Yesterday I built an app. My first ever, not counting some AppleScripts and HyperCard stacks back in the day. I scoped out the requirements during a 10-minute walk, dictating into my iPhone. After running errands I cleaned up the notes at my Mac, fired up Claude Code, and had a working application by evening.
The name comes from Felix the Cat and his “Magic Bag of Tricks” - classic Aussie made cartoon.
My Felix magically collects bookmarks from various sources and transforms them with AI assistance.
The problem I was solving
I’m an avid RSS reader. My Feedbin tracks 100+ feeds covering technology, design, writing and professional interests. I star articles I want to revisit. Over time I’d accumulated 750+ starred items with no way to search, organise or actually use them.
I wanted something that would automatically pull my starred items, summarise each one so I can quickly remember what it’s about, extract keywords for filtering and discovery and export weekly to Obsidian where I do my writing.
Existing bookmark managers didn’t fit. Instapaper, Raindrop.io and similar services are cloud-based, require monthly subscriptions and don’t integrate with my RSS reader or provide AI-powered summaries the way I wanted them.
What Felix the app does
Three things:
It collects bookmarks from multiple sources (primarily my Feedbin starred items, but also Safari’s reading list and a browser bookmarklet for one-click saving).

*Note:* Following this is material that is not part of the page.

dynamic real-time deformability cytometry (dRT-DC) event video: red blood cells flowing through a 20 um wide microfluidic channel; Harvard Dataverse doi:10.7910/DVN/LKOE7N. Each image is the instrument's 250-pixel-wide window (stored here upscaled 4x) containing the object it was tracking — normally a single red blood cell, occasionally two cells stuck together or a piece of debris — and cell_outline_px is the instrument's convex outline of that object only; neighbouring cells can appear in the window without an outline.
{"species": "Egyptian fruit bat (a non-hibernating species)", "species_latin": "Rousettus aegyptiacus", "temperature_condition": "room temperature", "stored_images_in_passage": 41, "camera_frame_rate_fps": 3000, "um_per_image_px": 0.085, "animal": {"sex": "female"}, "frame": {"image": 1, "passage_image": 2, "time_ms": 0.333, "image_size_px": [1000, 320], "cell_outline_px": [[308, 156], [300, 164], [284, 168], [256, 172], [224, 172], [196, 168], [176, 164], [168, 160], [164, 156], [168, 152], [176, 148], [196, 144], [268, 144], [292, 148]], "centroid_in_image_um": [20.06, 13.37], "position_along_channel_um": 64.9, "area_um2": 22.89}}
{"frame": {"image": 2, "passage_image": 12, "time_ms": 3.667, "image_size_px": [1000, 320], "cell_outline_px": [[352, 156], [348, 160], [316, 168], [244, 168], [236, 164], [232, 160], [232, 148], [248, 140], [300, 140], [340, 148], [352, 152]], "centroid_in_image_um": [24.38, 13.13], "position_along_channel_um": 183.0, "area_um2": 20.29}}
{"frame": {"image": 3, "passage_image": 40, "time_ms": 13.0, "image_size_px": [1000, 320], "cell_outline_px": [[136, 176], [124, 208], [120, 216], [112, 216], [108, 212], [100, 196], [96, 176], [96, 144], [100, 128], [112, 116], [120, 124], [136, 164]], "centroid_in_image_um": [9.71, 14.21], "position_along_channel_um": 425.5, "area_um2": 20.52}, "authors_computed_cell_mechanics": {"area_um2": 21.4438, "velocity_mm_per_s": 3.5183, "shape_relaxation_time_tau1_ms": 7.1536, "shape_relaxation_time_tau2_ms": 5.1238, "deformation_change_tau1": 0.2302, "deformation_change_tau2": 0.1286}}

It enriches them with AI: Claude generates concise summaries (350-450 characters) and extracts 3-7 specific keywords for each bookmark.
It exports them to my Obsidian vault or other formats for writing and reference.
The app runs entirely locally on my Mac. All data stays in a SQLite database on my machine.
My role in the process
This wasn’t me writing code while Claude watched. It was genuine pair programming where I directed and Claude implemented.
I served as product manager, architect and quality tester. I defined requirements; exactly what features I needed, how the interface should behave, what the export formats should look like. I made technical decisions. Chose the frameworks and database. Designed the workflow.
After each feature, I tested in the browser, reported bugs and requested refinements. I refined the AI prompts until the summarisation produced the style I wanted, no clichés like “This article explores…”
The timeline surprise
Claude estimated 15-20 hours based on the five implementation phases we’d agreed. We did it in just over 6 hours. From an idea on a walk to a polished implementation. I was quite hands-on having to keep an eye on Claude and respond to queries and review work. But it was an easy management role. No need for me to do any debugging.
Results after overnight use
750 bookmarks imported from Feedbin. About 90% AI success rate (9 in 10 bookmarks successfully summarised). Processing speed around 30-60 seconds per batch of 10 bookmarks. Cost roughly A$0.50 per month for the Claude API. Database size 2MB.
The AI-generated summaries are consistently high quality. They capture the essence without clichés, and the keywords are domain-specific rather than generic terms like “guide” or “tips”.
What I learned
AI pair programming is real. Claude Code wasn’t just autocomplete. It understood my architecture decisions and implemented complex features end-to-end. Claude Code made valuable suggestions and was super responsive to my ideas. I redesigned the interface by hacking a screenshot and uploading it. Claude followed that lead.
Local-first has value. No subscription fees, no privacy concerns, instant performance, works offline.
AI-augmented content is powerful. Having summaries and keywords makes 750 bookmarks actually usable instead of a digital junk drawer.
Build for yourself first. Solving my own problem produced a tool I will use daily. Generalising can come later.
The limiting factor has shifted from technical skill to imagination. It’s really quite revolutionary what could be achieved in 6 hours. First core working code in less than an hour and then adding features and refining. I’m stunned.
I cover the technical implementation details in Part 2 for those interested in how it was built.
Glossary
RSS — A standard format that websites use to publish updates. When a site has an RSS feed, you can subscribe to it and receive new articles automatically, without visiting the site or relying on social media algorithms to surface content. Most blogs, news sites, and podcasts offer RSS feeds. ~What is RSS? /AboutFeeds/
RSS Reader — An app that collects all your RSS subscriptions in one place. Instead of checking dozens of websites individually, you open your reader and see everything new. It’s like email for websites — content comes to you. I use NetNewsWire] on Mac, which is free and open source.